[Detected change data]
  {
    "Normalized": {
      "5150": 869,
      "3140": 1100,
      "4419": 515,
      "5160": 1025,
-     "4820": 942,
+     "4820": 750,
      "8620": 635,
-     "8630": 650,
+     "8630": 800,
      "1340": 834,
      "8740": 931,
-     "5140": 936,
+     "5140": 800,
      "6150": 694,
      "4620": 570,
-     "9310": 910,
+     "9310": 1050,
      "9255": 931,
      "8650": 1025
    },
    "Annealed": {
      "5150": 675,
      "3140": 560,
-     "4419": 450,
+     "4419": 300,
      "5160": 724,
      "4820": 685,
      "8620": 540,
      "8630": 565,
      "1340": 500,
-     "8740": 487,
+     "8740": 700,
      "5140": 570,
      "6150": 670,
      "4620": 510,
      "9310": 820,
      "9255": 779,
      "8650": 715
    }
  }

Directions:
The answer is every entry, copied word for word.

Exercise result:
  {
    "Normalized": {
      "5150": 869,
      "3140": 1100,
      "4419": 515,
      "5160": 1025,
-     "4820": 942,
+     "4820": 750,
      "8620": 635,
-     "8630": 650,
+     "8630": 800,
      "1340": 834,
      "8740": 931,
-     "5140": 936,
+     "5140": 800,
      "6150": 694,
      "4620": 570,
-     "9310": 910,
+     "9310": 1050,
      "9255": 931,
      "8650": 1025
    },
    "Annealed": {
      "5150": 675,
      "3140": 560,
-     "4419": 450,
+     "4419": 300,
      "5160": 724,
      "4820": 685,
      "8620": 540,
      "8630": 565,
      "1340": 500,
-     "8740": 487,
+     "8740": 700,
      "5140": 570,
      "6150": 670,
      "4620": 510,
      "9310": 820,
      "9255": 779,
      "8650": 715
    }
  }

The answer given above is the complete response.